(Code change snippets)
-*-

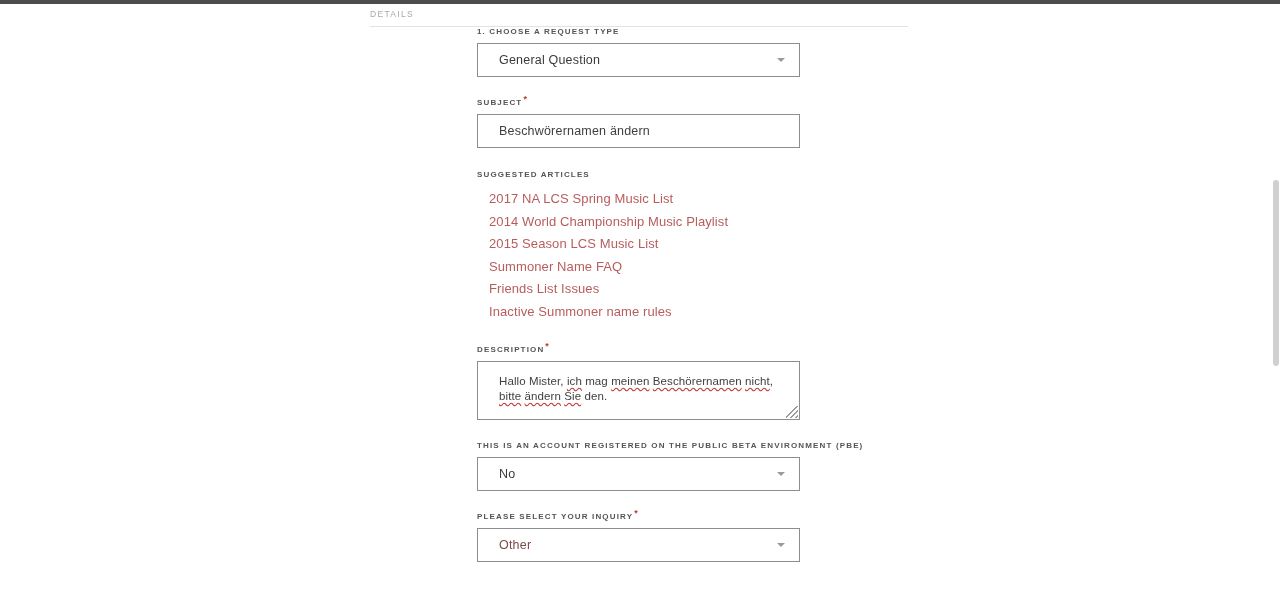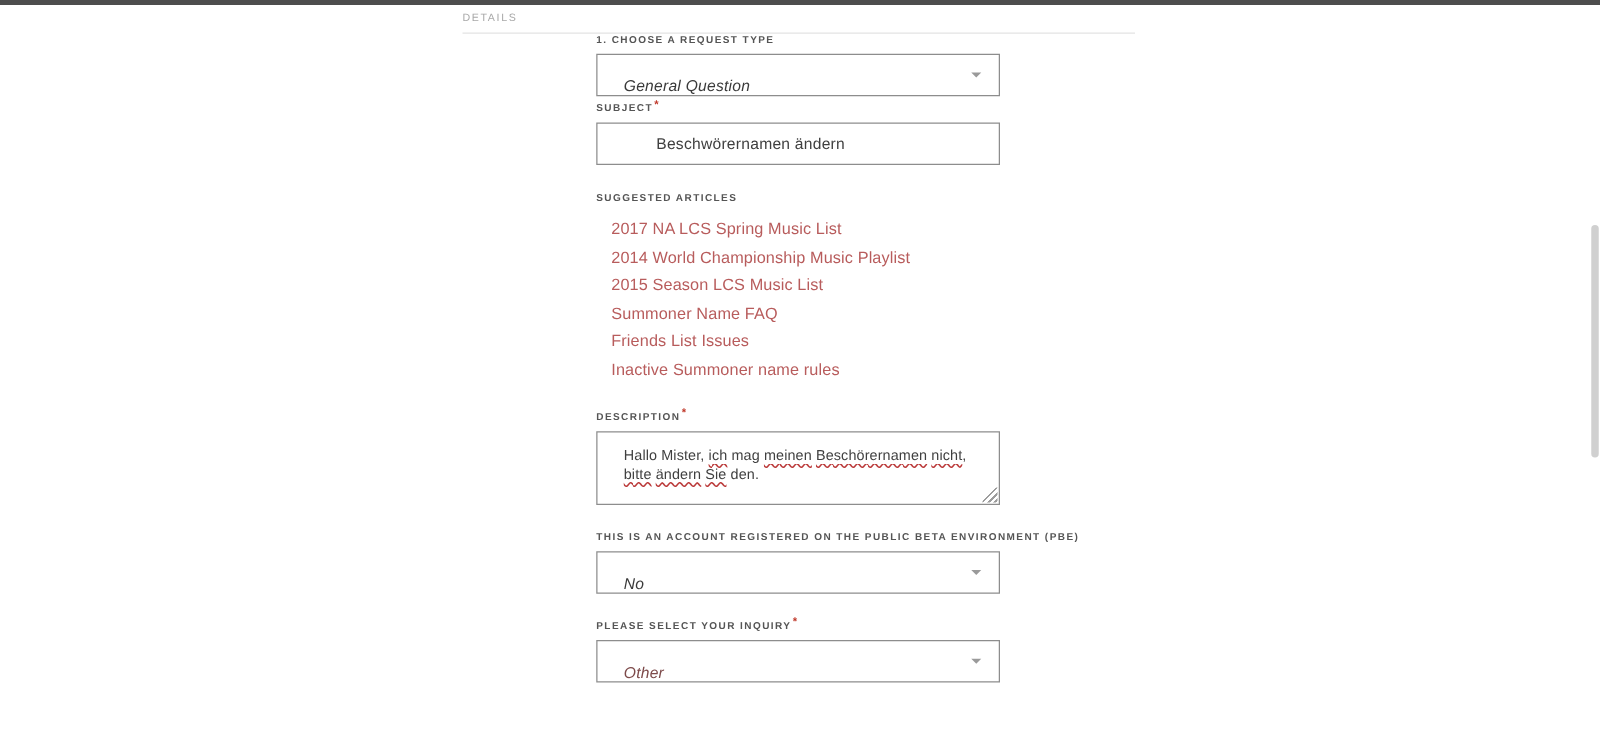--- a/index.html
+++ b/index.html
@@ -86,9 +86,8 @@
   .select-box {
     height: 34px;
     display: flex;
-    align-items: flex-end;
+    align-items: center;
     cursor: pointer;
-    font-style: italic;
   }
   .select-value {
     font-size: 12.5px;

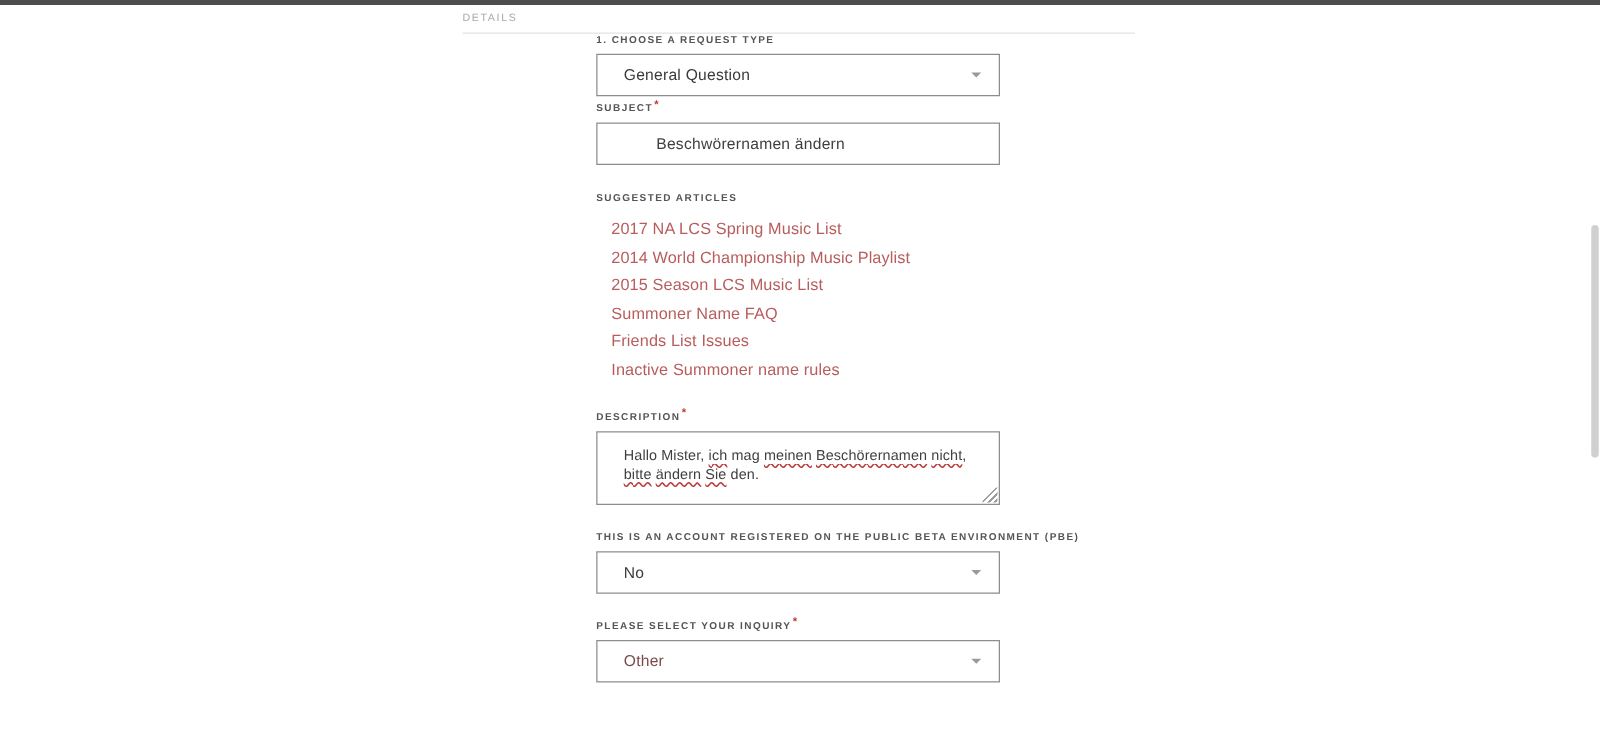--- a/index.html
+++ b/index.html
@@ -203,7 +203,7 @@
     </div>
   </div>
 
-  <div style="margin-top:5px">
+  <div style="margin-top:21px">
     <span class="field-label"><span>SUBJECT</span><span class="req">*</span></span>
     <div class="control text-box gap-label-ctrl">
       <span class="text-value">Beschwörernamen ändern</span>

-*-

• Problem
Your answer should be the lines of the records that hold the string "label".

• Reply
     <span class="field-label"><span>SUBJECT</span><span class="req">*</span></span>
     <div class="control text-box gap-label-ctrl">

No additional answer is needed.